PROBLEM DETAILS:
The expected output is the line with "text_box [769, 435, 1343, 967]" followed by every remaining line of the entries, all repeated exactly.
── PROVIDED RECORDS
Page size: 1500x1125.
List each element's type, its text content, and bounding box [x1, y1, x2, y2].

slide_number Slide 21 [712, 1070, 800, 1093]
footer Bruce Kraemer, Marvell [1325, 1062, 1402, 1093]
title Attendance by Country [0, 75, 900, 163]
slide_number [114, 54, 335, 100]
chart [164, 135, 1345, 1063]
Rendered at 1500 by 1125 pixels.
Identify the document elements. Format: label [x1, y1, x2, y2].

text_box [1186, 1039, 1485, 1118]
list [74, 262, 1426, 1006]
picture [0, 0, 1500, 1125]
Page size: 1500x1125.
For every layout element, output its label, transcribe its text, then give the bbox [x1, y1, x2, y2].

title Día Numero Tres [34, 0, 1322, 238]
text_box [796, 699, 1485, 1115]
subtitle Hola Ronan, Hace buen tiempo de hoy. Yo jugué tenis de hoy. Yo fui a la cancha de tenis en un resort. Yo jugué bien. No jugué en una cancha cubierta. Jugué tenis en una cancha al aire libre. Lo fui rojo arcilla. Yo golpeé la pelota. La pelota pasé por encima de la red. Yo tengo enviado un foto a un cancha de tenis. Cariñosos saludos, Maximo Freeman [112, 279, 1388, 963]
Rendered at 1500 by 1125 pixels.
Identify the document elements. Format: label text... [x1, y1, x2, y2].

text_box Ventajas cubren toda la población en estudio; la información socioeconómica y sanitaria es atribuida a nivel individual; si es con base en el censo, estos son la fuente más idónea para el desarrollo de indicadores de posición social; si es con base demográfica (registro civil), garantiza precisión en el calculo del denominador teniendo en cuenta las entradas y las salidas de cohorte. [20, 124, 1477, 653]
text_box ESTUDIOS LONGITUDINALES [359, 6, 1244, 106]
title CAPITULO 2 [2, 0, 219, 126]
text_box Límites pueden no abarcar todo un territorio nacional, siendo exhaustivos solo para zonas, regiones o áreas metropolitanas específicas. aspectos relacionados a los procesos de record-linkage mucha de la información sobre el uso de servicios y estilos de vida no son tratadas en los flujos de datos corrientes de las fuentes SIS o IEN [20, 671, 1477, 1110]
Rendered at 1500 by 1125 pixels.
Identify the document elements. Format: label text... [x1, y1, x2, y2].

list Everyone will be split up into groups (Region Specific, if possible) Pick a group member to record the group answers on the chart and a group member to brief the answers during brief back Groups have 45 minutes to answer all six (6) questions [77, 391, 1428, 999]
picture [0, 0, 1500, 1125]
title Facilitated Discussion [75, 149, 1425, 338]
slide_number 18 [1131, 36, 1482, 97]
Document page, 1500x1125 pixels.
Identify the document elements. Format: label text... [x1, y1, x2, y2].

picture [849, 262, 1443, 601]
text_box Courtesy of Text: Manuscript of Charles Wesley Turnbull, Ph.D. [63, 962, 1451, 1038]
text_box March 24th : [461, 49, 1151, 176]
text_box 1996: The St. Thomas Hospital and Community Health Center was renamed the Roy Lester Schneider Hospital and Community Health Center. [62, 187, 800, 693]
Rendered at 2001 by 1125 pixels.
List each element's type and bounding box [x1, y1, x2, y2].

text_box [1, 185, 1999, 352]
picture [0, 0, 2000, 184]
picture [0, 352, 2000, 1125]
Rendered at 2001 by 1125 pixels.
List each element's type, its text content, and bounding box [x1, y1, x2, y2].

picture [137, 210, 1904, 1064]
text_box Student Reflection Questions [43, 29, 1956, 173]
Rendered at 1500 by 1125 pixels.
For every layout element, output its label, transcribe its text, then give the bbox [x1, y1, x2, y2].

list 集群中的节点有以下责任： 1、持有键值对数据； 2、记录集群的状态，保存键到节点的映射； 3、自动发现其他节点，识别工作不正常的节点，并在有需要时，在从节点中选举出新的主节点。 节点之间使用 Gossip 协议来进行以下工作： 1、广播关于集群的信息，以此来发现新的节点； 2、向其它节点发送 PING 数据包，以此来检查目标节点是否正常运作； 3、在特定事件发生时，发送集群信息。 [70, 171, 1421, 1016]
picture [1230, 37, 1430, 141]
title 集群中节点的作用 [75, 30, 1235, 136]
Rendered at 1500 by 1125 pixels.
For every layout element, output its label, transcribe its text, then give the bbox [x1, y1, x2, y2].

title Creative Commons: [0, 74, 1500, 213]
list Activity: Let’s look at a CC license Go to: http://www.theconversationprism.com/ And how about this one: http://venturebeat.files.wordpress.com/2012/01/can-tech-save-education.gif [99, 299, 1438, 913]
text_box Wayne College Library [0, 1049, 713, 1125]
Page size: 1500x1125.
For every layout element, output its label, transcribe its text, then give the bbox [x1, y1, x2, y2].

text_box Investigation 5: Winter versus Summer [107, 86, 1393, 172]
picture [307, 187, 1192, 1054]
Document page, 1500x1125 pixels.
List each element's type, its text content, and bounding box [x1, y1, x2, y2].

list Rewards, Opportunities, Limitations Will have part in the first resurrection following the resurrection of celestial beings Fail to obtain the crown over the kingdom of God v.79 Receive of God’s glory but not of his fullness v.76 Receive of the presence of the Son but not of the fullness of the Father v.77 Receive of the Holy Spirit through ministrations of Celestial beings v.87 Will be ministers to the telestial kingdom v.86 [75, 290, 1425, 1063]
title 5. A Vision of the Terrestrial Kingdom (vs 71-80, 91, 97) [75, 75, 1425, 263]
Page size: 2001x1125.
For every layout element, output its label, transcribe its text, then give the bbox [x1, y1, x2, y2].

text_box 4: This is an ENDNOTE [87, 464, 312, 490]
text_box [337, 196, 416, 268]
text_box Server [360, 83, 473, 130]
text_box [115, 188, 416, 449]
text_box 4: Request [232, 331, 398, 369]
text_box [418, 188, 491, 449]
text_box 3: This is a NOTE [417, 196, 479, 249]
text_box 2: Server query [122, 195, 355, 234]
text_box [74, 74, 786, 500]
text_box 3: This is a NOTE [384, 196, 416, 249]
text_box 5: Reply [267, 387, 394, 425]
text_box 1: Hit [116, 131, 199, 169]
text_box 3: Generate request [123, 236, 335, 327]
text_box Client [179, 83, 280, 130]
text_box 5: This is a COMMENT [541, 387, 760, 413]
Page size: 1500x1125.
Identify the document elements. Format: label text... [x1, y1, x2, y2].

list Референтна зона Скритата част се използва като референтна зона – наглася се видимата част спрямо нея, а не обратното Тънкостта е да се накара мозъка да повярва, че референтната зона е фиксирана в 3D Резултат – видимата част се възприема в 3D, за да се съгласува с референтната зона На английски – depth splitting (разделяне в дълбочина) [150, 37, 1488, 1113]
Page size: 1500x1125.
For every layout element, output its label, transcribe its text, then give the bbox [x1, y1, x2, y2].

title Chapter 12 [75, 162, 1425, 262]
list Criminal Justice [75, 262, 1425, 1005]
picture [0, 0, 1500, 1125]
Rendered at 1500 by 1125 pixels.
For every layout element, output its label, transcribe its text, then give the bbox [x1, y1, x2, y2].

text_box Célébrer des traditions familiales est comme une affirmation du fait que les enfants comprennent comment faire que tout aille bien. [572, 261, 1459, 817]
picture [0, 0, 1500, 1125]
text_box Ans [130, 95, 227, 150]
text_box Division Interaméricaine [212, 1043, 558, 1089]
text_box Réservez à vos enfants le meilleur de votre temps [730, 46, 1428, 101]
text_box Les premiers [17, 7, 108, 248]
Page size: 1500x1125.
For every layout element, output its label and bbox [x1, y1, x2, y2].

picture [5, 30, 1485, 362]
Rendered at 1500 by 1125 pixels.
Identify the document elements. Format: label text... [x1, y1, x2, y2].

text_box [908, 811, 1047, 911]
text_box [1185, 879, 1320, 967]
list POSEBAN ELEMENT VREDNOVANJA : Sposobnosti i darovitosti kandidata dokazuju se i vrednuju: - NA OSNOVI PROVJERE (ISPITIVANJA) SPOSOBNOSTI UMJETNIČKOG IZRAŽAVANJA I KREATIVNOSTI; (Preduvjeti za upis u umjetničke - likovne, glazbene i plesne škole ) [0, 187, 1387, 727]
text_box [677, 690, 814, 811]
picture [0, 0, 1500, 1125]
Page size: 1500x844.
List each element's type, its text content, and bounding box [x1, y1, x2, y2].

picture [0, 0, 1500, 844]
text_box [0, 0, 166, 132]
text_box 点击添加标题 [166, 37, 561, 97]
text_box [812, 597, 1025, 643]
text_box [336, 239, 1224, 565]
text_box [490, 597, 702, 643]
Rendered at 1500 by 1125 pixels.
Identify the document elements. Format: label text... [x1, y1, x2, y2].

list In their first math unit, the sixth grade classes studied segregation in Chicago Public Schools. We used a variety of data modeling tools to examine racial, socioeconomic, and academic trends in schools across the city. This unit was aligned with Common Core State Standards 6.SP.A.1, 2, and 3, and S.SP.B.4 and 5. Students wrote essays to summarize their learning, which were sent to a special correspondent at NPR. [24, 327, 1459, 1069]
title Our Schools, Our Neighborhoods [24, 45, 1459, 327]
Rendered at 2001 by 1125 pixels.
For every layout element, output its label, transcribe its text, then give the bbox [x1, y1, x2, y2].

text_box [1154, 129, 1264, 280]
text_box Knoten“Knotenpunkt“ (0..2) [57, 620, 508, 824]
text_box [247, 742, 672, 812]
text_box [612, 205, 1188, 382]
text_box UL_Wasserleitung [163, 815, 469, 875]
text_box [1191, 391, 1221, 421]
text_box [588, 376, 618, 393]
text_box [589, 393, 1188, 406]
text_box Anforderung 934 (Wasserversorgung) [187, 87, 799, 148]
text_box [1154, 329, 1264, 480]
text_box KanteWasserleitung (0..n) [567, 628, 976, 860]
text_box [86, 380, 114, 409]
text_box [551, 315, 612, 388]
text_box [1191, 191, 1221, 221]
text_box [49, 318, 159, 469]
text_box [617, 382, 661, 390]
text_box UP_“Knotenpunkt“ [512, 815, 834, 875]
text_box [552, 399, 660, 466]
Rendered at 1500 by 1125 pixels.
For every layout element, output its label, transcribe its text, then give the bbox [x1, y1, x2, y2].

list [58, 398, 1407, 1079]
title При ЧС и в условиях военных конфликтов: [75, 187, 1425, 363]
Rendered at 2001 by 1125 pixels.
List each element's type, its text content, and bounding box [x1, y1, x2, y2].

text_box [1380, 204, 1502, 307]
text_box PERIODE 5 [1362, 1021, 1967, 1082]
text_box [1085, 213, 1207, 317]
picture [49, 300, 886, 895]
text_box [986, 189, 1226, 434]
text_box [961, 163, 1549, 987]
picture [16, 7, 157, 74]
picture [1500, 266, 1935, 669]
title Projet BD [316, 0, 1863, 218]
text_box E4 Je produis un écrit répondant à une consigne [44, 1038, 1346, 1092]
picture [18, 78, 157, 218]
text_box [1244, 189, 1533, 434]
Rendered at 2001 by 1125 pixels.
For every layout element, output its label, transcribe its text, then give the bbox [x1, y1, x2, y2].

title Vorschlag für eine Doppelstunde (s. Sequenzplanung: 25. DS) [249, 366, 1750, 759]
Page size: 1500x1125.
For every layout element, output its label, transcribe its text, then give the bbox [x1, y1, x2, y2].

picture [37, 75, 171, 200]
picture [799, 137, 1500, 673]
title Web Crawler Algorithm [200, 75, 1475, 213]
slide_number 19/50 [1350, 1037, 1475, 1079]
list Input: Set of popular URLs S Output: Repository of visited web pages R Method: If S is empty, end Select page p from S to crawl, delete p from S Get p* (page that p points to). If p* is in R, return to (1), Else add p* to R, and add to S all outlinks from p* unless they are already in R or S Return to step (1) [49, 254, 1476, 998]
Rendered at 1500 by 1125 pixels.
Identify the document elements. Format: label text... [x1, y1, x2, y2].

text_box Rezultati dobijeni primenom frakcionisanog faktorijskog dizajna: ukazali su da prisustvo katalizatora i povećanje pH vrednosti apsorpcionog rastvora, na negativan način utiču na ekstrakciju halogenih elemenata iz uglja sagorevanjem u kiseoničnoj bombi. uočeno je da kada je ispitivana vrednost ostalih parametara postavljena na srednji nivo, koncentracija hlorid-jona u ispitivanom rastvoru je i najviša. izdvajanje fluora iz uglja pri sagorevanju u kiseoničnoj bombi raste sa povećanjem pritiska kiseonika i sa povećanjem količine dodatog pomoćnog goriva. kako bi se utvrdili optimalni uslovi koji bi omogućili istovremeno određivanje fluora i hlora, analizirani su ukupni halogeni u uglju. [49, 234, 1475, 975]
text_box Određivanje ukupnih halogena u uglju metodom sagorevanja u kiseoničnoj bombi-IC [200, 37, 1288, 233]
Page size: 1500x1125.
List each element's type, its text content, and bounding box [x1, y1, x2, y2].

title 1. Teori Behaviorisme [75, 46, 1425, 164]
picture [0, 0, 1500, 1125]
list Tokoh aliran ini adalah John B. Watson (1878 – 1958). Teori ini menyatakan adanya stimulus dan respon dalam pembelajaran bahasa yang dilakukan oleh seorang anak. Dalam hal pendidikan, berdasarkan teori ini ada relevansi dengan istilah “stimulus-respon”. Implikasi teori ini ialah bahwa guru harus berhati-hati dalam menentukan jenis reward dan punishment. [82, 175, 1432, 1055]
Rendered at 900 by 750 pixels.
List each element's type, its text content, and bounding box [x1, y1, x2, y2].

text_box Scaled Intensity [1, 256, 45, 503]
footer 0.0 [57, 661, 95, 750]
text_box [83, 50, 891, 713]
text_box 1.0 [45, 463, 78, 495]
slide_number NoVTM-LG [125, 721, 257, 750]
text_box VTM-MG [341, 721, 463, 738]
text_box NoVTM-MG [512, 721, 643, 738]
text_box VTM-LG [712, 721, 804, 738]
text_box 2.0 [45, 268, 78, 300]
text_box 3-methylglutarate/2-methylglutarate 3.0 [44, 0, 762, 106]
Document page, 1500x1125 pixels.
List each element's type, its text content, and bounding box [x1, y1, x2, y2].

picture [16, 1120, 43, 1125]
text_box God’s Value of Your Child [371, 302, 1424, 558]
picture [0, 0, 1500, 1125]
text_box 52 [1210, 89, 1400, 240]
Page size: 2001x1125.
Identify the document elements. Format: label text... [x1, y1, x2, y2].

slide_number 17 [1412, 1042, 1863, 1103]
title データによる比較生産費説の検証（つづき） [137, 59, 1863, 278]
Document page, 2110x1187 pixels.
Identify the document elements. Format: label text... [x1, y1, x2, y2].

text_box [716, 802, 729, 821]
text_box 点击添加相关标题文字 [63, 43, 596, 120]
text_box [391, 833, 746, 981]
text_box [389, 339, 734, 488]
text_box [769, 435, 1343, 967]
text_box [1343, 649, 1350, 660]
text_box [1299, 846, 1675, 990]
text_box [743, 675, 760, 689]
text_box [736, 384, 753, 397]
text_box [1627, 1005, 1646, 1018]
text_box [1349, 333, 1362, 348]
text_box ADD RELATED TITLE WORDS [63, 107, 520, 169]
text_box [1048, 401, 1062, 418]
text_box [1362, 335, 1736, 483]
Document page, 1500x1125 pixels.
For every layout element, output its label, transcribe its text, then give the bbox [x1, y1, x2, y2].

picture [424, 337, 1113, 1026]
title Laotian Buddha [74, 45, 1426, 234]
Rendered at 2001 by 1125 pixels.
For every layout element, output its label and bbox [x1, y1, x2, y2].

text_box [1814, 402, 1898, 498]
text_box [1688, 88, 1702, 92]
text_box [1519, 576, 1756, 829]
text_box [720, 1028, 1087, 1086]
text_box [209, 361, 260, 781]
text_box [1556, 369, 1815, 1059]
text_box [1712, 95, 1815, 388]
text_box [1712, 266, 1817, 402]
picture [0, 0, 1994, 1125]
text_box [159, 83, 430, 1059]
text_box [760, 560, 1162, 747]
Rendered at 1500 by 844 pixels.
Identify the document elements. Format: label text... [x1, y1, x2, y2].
────
EXERCISE RESPONSE:
text_box [769, 435, 1343, 967]
text_box [1343, 649, 1350, 660]
text_box [1299, 846, 1675, 990]
text_box [743, 675, 760, 689]
text_box [736, 384, 753, 397]
text_box [1627, 1005, 1646, 1018]
text_box [1349, 333, 1362, 348]
text_box ADD RELATED TITLE WORDS [63, 107, 520, 169]
text_box [1048, 401, 1062, 418]
text_box [1362, 335, 1736, 483]
Document page, 1500x1125 pixels.
For every layout element, output its label, transcribe its text, then give the bbox [x1, y1, x2, y2].

picture [424, 337, 1113, 1026]
title Laotian Buddha [74, 45, 1426, 234]
Rendered at 2001 by 1125 pixels.
For every layout element, output its label and bbox [x1, y1, x2, y2].

text_box [1814, 402, 1898, 498]
text_box [1688, 88, 1702, 92]
text_box [1519, 576, 1756, 829]
text_box [720, 1028, 1087, 1086]
text_box [209, 361, 260, 781]
text_box [1556, 369, 1815, 1059]
text_box [1712, 95, 1815, 388]
text_box [1712, 266, 1817, 402]
picture [0, 0, 1994, 1125]
text_box [159, 83, 430, 1059]
text_box [760, 560, 1162, 747]
Rendered at 1500 by 844 pixels.
Identify the document elements. Format: label text... [x1, y1, x2, y2].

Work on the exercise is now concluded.